Fot. BNS/ Paulius Peleckis

Socjaldemokraci i demokraci zostali skrytykowani za decyzję o włączeniu do większości „Świtu Niemna”, którego lider Remigijus Žemaitaitis jest sądzony za podżeganie do nienawiści wobec Żydów.

Socjaldemokraci tłumaczą decyzję chęcią posiadania trwałej większości w Sejmie – koalicja będzie miała 86 ze 141 głosów w parlamencie. Nauseda ostrzegł jednak, że pozornie duża większość ‚nie powinna wprowadzać w błąd i nie powinna wskazywać, że mówimy o stabilnej koalicji”.

„Ta koalicja będzie musiała stawić czoła wielu wyzwaniom w najbliższych tygodniach, więc nie byłoby powodu, aby mówić o bardzo wysokim stopniu stabilności tej koalicji”, powiedział prezydent.

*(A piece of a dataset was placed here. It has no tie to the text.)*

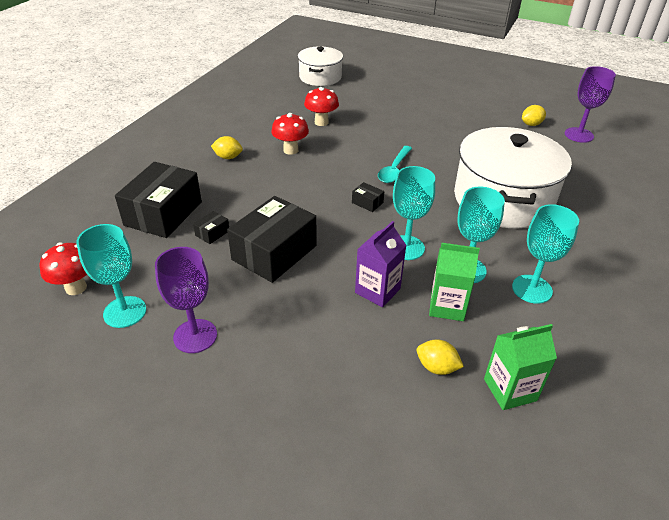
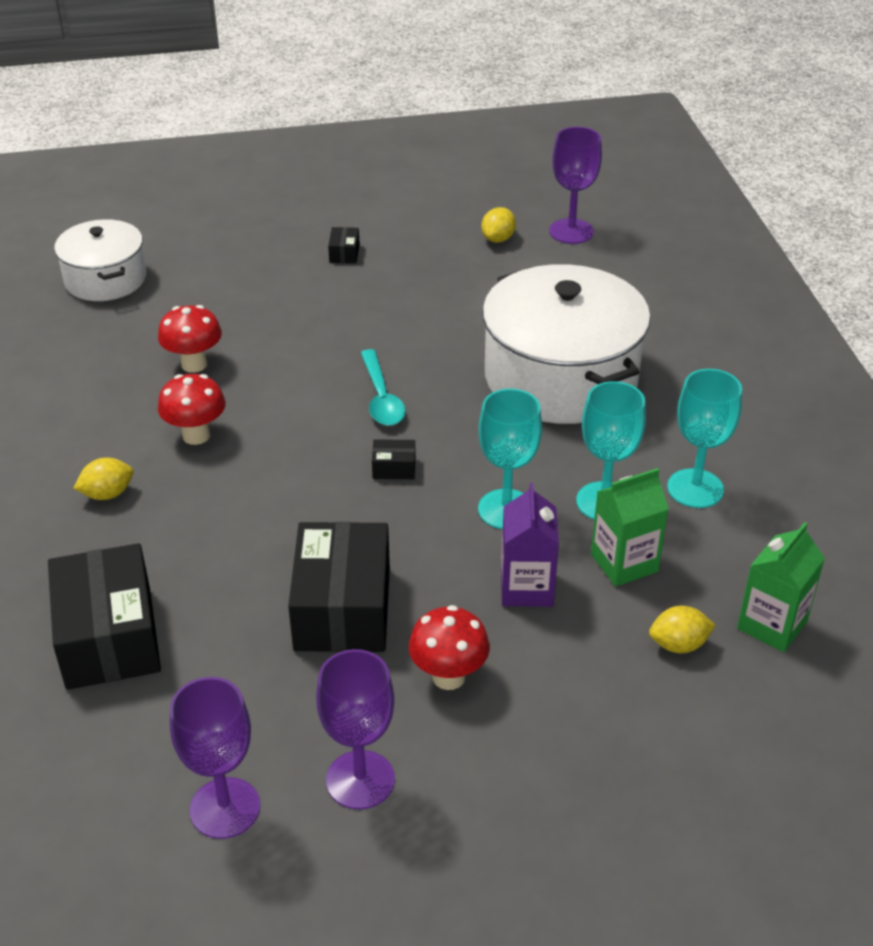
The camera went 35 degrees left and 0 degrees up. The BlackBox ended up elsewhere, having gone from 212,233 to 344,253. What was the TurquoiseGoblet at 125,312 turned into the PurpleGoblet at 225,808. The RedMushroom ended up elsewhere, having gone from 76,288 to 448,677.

Nausėda zapowiedział, że nie będzie mianować członków Nemuno Aušra na ministrów w przyszłym rządzie, chociaż umowa koalicyjna daje członkom tej partii teki w resortach rolnictwa, środowiska i sprawiedliwości.

Według prezydenta włączenie przedstawicieli tej partii do rządu groziłoby izolacją Litwy za granicą, co uniemożliwiłoby jej prowadzenie skutecznej polityki zagranicznej.